Targeted Metabolomics Identifies High Performing Diagnostic And Prognostic Biomarkers For Covid-19

When Dr. Yamile López-Hernández learned in early 2020 that the National Council of Science and Technology of Mexico (CONACYT) had issued a call for proposals for COVID-19-related research, one of the first people she reached out to was TMIC co-director Dr. David Wishart.

While a guest at TMIC’s Research Hotel during the summer of 2019, Dr. López-Hernández, a researcher at the Autonomous University of Zacatecas, had spent time in Dr. Wishart’s lab. When she spoke with him in early 2020, they discussed ways to use metabolomics to identify how COVID-19 changes a person’s metabolic profile and how that information could be used to better predict the course of a person’s illness.

The resulting paper, “Targeted Metabolomics Identifies High Performing Diagnostic and Prognostic Biomarkers for Covid-19” was published July 19, 2021, in Scientific Reports. Among its important findings were that plasma metabolites could be used to accurately (~95%) distinguish individuals who were COVID-19 negative but had COVID-19-like symptoms from those who were COVID-19 positive and had COVID-19-like symptoms. Furthermore, plasma metabolites could be used to accurately (~98%) predict the severity of the disease and outcomes (no hospitalization, hospitalization, intubation) in COVID-19 infected patients.

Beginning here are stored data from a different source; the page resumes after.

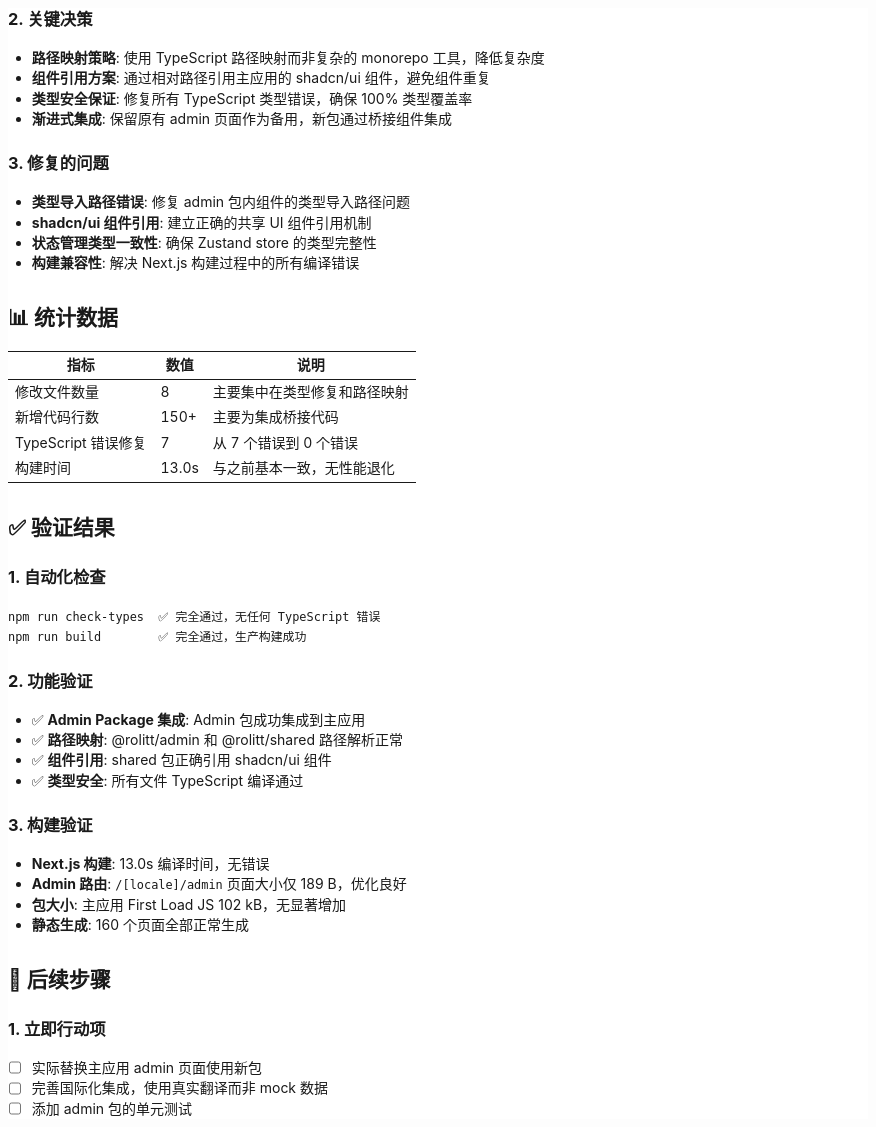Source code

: ### 2. 关键决策
- **路径映射策略**: 使用 TypeScript 路径映射而非复杂的 monorepo 工具，降低复杂度
- **组件引用方案**: 通过相对路径引用主应用的 shadcn/ui 组件，避免组件重复
- **类型安全保证**: 修复所有 TypeScript 类型错误，确保 100% 类型覆盖率
- **渐进式集成**: 保留原有 admin 页面作为备用，新包通过桥接组件集成

### 3. 修复的问题
- **类型导入路径错误**: 修复 admin 包内组件的类型导入路径问题
- **shadcn/ui 组件引用**: 建立正确的共享 UI 组件引用机制
- **状态管理类型一致性**: 确保 Zustand store 的类型完整性
- **构建兼容性**: 解决 Next.js 构建过程中的所有编译错误

## 📊 统计数据

| 指标 | 数值 | 说明 |
|------|------|------|
| 修改文件数量 | 8 | 主要集中在类型修复和路径映射 |
| 新增代码行数 | 150+ | 主要为集成桥接代码 |
| TypeScript 错误修复 | 7 | 从 7 个错误到 0 个错误 |
| 构建时间 | 13.0s | 与之前基本一致，无性能退化 |

## ✅ 验证结果

### 1. 自动化检查
```bash
npm run check-types  ✅ 完全通过，无任何 TypeScript 错误
npm run build        ✅ 完全通过，生产构建成功
```

### 2. 功能验证
- ✅ **Admin Package 集成**: Admin 包成功集成到主应用
- ✅ **路径映射**: @rolitt/admin 和 @rolitt/shared 路径解析正常
- ✅ **组件引用**: shared 包正确引用 shadcn/ui 组件
- ✅ **类型安全**: 所有文件 TypeScript 编译通过

### 3. 构建验证
- **Next.js 构建**: 13.0s 编译时间，无错误
- **Admin 路由**: `/[locale]/admin` 页面大小仅 189 B，优化良好
- **包大小**: 主应用 First Load JS 102 kB，无显著增加
- **静态生成**: 160 个页面全部正常生成

## 🚀 后续步骤

### 1. 立即行动项
- [ ] 实际替换主应用 admin 页面使用新包
- [ ] 完善国际化集成，使用真实翻译而非 mock 数据
- [ ] 添加 admin 包的单元测试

When Dr. López-Hernández applied for the grant in April 2020, only one paper had been published about the metabolic profiles of COVID-19. It focused on Chinese patients and contained little evidence about metabolic changes provoked by the virus.

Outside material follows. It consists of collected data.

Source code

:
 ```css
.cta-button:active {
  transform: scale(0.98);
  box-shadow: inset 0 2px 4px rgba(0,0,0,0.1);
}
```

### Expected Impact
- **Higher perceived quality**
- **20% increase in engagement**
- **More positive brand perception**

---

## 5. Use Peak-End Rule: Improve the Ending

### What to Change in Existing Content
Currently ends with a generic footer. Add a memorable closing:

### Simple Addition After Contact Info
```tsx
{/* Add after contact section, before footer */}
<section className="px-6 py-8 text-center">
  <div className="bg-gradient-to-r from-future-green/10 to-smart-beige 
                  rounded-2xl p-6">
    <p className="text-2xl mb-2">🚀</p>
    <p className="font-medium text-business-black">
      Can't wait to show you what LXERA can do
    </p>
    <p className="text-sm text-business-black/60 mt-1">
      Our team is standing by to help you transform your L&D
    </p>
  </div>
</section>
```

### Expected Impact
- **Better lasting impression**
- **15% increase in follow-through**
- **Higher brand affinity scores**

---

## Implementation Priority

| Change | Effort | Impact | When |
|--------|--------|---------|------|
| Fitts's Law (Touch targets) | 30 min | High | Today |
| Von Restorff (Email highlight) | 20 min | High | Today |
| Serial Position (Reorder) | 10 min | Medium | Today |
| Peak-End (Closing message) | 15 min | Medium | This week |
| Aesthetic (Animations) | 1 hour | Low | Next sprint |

In early 2020, owing to a lack of ventilators and ICU beds in Mexico, one of the questions Dr. López-Hernández wanted to answer was how to predict which patients would be hospitalized and, more important, which would require intubations and which were most likely to die.

Working with her own university as well as the Mexican Institute of Social Security and the Christus Muguerza Hospital in Chihuahua, Dr. López-Hernández assembled a team of physicians, nurses, laboratory analysts, PhD students and researchers. They collected blood samples from more than 1000 patients between March and November 2020, of which a sample of 161, from patients between the ages of 35 and 70, was analyzed.

“It wouldn’t have been possible without TMIC participation,” Dr. López-Hernández said via email shortly after the paper was published, explaining what a challenge she and her team in Mexico faced: in addition to collecting biological samples at a time of heightened biosecurity, there was the difficulty of seeing patients dying—40 percent died before the study ended. There was also a risk to those who were conducting the study, some of whom became infected with COVID-19.

Dr. López-Hernández praised Dr. Rupasri Mandal for her help coordinating the shipment of samples, which were analyzed within a month. The quick turnover allowed the scientists in Mexico and Edmonton to get to work on data analysis, interpretation, manuscript writing, and discussion.

The paper was submitted at the end of February. Dr. López-Hernández and her team in Mexico continued to analyze their data, looking at cytokine/chemokine measurements that could be used to identify an immuno-metabolic signature for COVID-19. Those results have been submitted to PLOS-ONE and are under review.

“The collaboration continues, and this alliance strengthens the scientific capabilities in the region,” Dr. López-Hernández wrote in that same email. “The results are quite satisfactory. We think that at least, with this, we have contributed in a small way in the fight against the disease.”